Num protesto sem precedentes para uma empresa tecnológica de Sillicon Valley, nos Estados Unidos, milhares de trabalhadores da Google espalhados por todo o mundo abandonaram ontem os seus postos de trabalho numa ação mundialmente concertada. Começou em Tóquio às 11 horas locais, mas depois seguiram-se Zurique, Singapura, Nova Iorque, São Paulo, Haifa, Berlim, Londres e Dublin. Nas redes sociais imperaram as hashtags #GoogleWalkout e #MeToo.

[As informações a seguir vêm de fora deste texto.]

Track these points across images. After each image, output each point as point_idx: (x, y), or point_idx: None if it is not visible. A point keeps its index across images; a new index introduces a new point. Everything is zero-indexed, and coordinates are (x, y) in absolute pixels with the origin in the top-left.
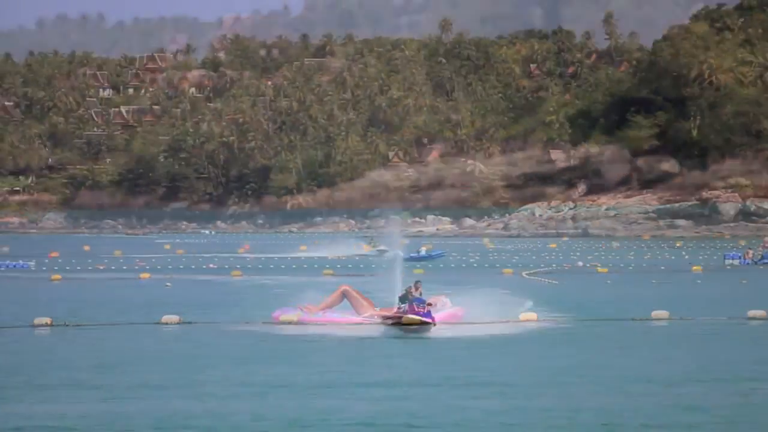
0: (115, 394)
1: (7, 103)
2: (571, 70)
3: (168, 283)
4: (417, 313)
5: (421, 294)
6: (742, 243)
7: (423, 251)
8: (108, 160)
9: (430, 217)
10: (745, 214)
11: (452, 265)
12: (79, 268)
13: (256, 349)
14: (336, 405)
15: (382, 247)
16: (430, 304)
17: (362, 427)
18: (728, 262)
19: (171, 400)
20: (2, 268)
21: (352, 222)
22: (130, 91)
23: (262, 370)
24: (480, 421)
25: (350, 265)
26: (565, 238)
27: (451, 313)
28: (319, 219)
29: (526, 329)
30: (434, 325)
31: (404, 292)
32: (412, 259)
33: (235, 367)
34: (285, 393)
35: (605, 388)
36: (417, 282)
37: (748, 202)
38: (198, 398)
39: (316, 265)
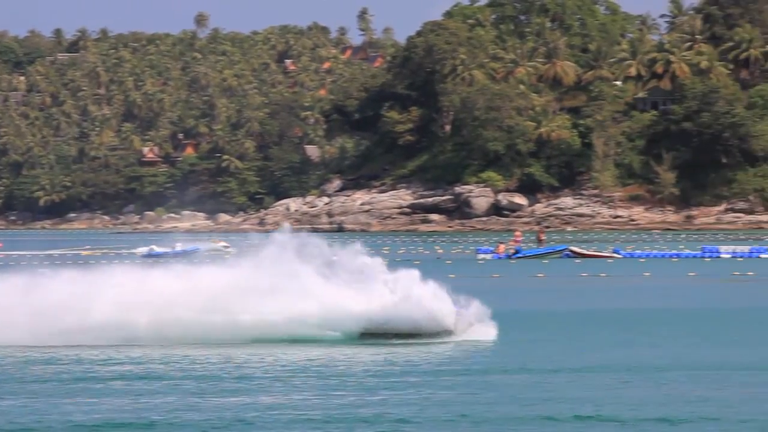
0: None
1: None
2: (326, 65)
3: None
4: None
5: None
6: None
7: (178, 247)
8: None
9: (185, 212)
10: (496, 209)
11: (208, 261)
12: None
13: None
14: None
15: (224, 243)
16: None
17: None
18: (481, 256)
19: None
20: None
21: (107, 218)
22: None
23: None
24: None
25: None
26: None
27: None
28: (72, 215)
29: None
30: None
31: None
32: (166, 255)
33: None
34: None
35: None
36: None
37: (499, 197)
38: None
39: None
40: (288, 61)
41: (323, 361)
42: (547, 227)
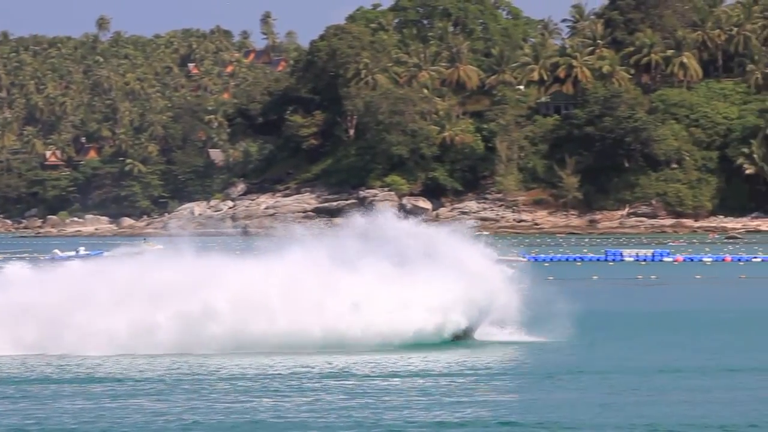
0: None
1: None
2: (229, 68)
3: None
4: None
5: None
6: None
7: (81, 251)
8: None
9: (88, 216)
10: (401, 213)
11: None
12: None
13: None
14: None
15: (160, 246)
16: None
17: None
18: None
19: None
20: None
21: (9, 222)
22: None
23: None
24: None
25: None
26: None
27: None
28: None
29: None
30: None
31: None
32: (70, 259)
33: None
34: None
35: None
36: None
37: (404, 201)
38: None
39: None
40: (191, 65)
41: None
42: None
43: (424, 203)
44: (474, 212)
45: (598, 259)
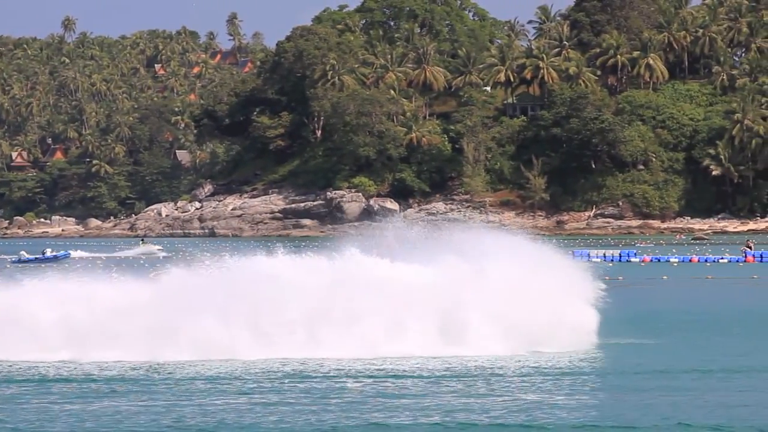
0: None
1: None
2: (196, 70)
3: None
4: None
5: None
6: None
7: (48, 252)
8: None
9: (55, 217)
10: (368, 214)
11: (78, 266)
12: None
13: None
14: None
15: (159, 247)
16: None
17: None
18: None
19: None
20: None
21: None
22: None
23: None
24: None
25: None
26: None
27: None
28: None
29: None
30: None
31: None
32: (37, 260)
33: None
34: None
35: None
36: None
37: (371, 202)
38: None
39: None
40: (157, 66)
41: None
42: None
43: (392, 204)
44: (441, 213)
45: None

Em causa está a forma como a empresa tem gerido os casos de assédio sexual, desigualdade salarial entre géneros e racismo estrutural. O rastilho para o maior protesto de trabalhadores da Google até ao momento foi a saída do criador do sistema operativo Android e executivo da empresa Andy Rubin, acusado de assédio sexual. Rubin abandonou a empresa com uma indemnização de 90 milhões de dólares, ainda que a Google tenha reconhecido que as acusações de uma trabalhadora eram “credíveis”. Rubin terá obrigado, em 2013, uma trabalhadora com quem estava a ter um caso a fazer-lhe sexo oral num quarto de hotel. O executivo nega qualquer assédio. “Nenhuma das alegações feitas contra o sr. Rubin são verdade”, disse o seu advogado, Sam Singer, à CNN.
O caso foi revelado pelo jornal “The New York Times” e chamou a atenção para a forma como o topo da hierarquia da empresa tem gerido casos de assédio sexual. Os organizadores do movimento, escreveu o “Guardian”, consideram que existem “milhares” destes casos.

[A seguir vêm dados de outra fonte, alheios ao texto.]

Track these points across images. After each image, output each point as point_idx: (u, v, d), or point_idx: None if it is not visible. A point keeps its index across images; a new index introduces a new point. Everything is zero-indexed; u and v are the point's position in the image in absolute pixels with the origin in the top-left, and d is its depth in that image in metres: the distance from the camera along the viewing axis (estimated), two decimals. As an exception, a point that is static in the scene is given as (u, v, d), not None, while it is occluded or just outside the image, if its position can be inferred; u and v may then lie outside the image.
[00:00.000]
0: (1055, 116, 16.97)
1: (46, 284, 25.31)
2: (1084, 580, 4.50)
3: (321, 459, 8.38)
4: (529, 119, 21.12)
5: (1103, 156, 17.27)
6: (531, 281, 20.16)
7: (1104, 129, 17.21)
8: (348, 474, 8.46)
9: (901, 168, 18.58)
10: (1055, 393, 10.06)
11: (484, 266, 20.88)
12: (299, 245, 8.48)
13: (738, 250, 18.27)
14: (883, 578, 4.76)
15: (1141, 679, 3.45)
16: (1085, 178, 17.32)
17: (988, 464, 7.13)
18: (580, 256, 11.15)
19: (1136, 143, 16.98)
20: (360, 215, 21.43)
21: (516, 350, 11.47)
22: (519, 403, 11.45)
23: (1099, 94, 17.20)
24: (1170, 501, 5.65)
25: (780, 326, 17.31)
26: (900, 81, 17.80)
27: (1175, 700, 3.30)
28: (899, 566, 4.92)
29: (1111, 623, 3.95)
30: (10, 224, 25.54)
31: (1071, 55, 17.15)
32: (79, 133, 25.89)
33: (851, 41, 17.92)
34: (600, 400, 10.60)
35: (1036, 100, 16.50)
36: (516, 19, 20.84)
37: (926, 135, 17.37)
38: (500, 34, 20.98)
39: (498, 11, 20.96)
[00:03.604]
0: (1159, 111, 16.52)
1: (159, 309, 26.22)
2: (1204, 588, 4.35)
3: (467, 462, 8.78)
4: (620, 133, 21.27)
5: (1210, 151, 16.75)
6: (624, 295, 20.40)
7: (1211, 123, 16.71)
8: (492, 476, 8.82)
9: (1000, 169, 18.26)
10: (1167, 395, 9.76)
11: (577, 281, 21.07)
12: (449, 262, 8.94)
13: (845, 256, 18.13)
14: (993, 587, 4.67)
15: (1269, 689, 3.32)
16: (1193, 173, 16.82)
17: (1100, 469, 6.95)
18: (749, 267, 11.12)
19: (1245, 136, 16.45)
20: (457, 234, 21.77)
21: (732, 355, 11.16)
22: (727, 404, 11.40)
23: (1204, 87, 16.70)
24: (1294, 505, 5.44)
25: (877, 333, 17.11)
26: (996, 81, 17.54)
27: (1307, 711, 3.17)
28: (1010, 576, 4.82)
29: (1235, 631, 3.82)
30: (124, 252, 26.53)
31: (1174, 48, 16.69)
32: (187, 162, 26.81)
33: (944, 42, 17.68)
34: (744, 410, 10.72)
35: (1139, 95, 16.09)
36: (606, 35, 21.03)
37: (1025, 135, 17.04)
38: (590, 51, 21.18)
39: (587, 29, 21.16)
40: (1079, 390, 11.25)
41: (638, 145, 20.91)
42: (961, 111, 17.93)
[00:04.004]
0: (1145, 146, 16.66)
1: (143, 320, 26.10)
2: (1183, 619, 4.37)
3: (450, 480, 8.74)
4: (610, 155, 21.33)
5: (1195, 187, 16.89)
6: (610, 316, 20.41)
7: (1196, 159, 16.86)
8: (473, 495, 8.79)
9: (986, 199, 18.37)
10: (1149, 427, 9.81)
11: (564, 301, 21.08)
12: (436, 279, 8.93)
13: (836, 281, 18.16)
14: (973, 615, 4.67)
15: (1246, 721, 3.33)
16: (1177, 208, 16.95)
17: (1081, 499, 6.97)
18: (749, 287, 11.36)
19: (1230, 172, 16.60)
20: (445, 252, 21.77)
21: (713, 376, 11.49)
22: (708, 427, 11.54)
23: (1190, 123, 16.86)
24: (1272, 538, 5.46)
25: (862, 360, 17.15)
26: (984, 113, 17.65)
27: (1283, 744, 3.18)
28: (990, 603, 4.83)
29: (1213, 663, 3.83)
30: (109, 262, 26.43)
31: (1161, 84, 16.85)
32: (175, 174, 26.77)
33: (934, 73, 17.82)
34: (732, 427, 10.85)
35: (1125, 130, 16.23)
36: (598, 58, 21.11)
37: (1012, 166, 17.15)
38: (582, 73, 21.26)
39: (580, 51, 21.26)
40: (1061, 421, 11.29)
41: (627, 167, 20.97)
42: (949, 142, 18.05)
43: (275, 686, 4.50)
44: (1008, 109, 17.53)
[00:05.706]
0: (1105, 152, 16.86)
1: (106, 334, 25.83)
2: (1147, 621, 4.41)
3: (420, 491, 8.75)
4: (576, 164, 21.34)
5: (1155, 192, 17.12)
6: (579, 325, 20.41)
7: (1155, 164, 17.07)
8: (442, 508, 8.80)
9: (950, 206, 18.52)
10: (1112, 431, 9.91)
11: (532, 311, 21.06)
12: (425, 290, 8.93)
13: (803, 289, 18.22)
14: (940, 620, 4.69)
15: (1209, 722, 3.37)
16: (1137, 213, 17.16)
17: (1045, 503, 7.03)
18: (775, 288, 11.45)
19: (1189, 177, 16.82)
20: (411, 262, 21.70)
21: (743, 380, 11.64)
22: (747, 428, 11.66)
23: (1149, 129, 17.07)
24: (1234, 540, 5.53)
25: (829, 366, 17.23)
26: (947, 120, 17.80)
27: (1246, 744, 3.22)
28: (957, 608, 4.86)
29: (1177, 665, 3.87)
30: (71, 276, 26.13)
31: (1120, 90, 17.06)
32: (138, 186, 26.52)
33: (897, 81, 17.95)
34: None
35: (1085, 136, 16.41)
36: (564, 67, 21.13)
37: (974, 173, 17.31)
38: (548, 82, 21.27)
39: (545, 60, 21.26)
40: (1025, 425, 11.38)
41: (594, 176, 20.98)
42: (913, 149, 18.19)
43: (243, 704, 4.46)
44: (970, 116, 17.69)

E, no início desta semana, Richard DeVaul, diretor da Alphabet, filial da Google, demitiu-se depois de o jornal norte-americano também ter revelado que terá assediado sexualmente uma candidata a trabalhar na empresa. DeVaul demitiu-se e saiu sem indemnização. A direção da empresa sabia das alegações há alguns anos atrás, mas nada fez e o executivo continuou a trabalhar.
“Estou aqui a protestar contra o assédio no local de trabalho e para ter a certeza que não protegemos ou apoiamos os que assediam”, disse uma trabalhadora à televisão britânica Sky News, à porta do edifício da Google em Londres. “As pessoas estão a apoiar quem foi assediado por outro trabalhador numa situação de local de trabalho, e isto é só uma parte do movimento.”
Os trabalhadores foram incentivados a abandonar o posto de trabalho e a colocarem nas suas secretárias uma mensagem a dizer: “Não estou na minha secretária porque a abandonei em solidariedade com outros googlers e trabalhadores para protestar contra o assédio sexual, má conduta, falta de transparência e uma cultura de trabalho que não está a resultar para ninguém.”
O movimento inorgânico apresentou várias exigências à direção da empresa: terminar com a desigualdade salarial entre géneros; a publicação de um relatório público e transparente sobre casos de assédio sexual; a institucionalização de um processo para denunciar casos de assédio; a nomeação de um representante dos trabalhadores para o conselho de administração; a promoção do responsável da diversidade para responder diretamente ao diretor executivo; e o fim da arbitragem forçada. De todas as exigências, a que mais descontentamento tem gerado entre os trabalhadores é a da arbitragem forçada, presente nos contratos dos mais de 94 mil trabalhadores da Google, que estipula que qualquer disputa deve ser gerida dentro da empresa, e não nos tribunais. Os críticos desta cláusula dizem que é uma forma de proteger a reputação da empresa e da pessoa acusada silenciando a vítima, que depois se vê contratualmente impossibilitada de agir contra decisões internas ou de optar por outras ações, porventura legais.
O protesto de ontem foi também um teste à forma como a direção da Google tem feito a gestão da crise perante a notícia do “New York Times”. Revelado o caso, o diretor executivo da empresa, Sundar Pichai, insistiu que foram tomadas “medidas duras” para combater o assédio sexual no local de trabalho e apoiou os trabalhadores que decidiram participar no protesto. “Os trabalhadores apresentaram ideias construtivas sobre como podemos melhorar as nossas políticas e processos”, disse Pichai. “Estamos a receber todas as ideias para podermos transformá-las em ações.”
Há quem alerte que a situação não é exclusiva da Google, mas comum a muitas outras empresas tecnológicas. “Os eventos na Google mostram a frustração que muitos trabalhadores sentem por as suas vozes não serem ouvidas sobre a forma como as empresas são geridas”, disse Mike Clancy, secretário-geral do sindicato britânico dos trabalhadores tecnológicos. “Precisamos de tolerância zero e de maior transparência sobre os termos e condições dos trabalhadores.”